→ Your task
The lines to repeat are those below from the one containing "Ford’s attention—started his" down to the one containing "Summer is here", both included; reproduce them exactly and nothing else.

→ Dataset entries
------------------------------------------------

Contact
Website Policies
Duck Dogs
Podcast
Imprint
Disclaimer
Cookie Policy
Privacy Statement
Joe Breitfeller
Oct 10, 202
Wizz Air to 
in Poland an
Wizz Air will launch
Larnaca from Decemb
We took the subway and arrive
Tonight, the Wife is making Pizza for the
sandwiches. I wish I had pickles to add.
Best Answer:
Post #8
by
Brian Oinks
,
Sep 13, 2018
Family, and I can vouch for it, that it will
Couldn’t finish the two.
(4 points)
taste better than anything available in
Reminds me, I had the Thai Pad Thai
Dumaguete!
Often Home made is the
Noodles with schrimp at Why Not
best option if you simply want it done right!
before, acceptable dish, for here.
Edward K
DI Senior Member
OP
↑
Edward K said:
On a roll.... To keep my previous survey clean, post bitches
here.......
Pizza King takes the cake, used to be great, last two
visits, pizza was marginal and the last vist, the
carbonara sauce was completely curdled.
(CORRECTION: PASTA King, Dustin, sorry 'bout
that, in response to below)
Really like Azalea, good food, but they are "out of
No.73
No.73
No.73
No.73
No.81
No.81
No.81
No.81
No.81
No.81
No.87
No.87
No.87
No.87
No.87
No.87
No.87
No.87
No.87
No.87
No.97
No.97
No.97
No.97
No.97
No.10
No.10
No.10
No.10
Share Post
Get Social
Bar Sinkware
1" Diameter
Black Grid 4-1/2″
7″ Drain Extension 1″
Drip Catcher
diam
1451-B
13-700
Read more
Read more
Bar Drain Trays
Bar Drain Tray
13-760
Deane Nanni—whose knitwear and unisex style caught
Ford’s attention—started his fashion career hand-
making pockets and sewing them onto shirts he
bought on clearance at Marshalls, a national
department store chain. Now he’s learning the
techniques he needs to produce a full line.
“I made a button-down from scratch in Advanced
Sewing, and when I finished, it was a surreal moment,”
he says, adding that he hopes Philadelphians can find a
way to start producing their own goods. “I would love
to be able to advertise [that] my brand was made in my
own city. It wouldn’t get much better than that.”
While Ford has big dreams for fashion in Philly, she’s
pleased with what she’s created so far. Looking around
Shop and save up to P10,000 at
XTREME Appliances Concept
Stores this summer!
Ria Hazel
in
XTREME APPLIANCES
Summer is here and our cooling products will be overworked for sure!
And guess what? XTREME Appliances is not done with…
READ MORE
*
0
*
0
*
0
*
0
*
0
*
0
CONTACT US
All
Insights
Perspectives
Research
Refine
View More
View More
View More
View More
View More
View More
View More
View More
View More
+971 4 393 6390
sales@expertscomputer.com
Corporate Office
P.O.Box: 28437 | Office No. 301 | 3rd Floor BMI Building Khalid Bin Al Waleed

------------------------------------------------

→ Finished exercise
Ford’s attention—started his fashion career hand-
making pockets and sewing them onto shirts he
bought on clearance at Marshalls, a national
department store chain. Now he’s learning the
techniques he needs to produce a full line.
“I made a button-down from scratch in Advanced
Sewing, and when I finished, it was a surreal moment,”
he says, adding that he hopes Philadelphians can find a
way to start producing their own goods. “I would love
to be able to advertise [that] my brand was made in my
own city. It wouldn’t get much better than that.”
While Ford has big dreams for fashion in Philly, she’s
pleased with what she’s created so far. Looking around
Shop and save up to P10,000 at
XTREME Appliances Concept
Stores this summer!
Ria Hazel
in
XTREME APPLIANCES
Summer is here and our cooling products will be overworked for sure!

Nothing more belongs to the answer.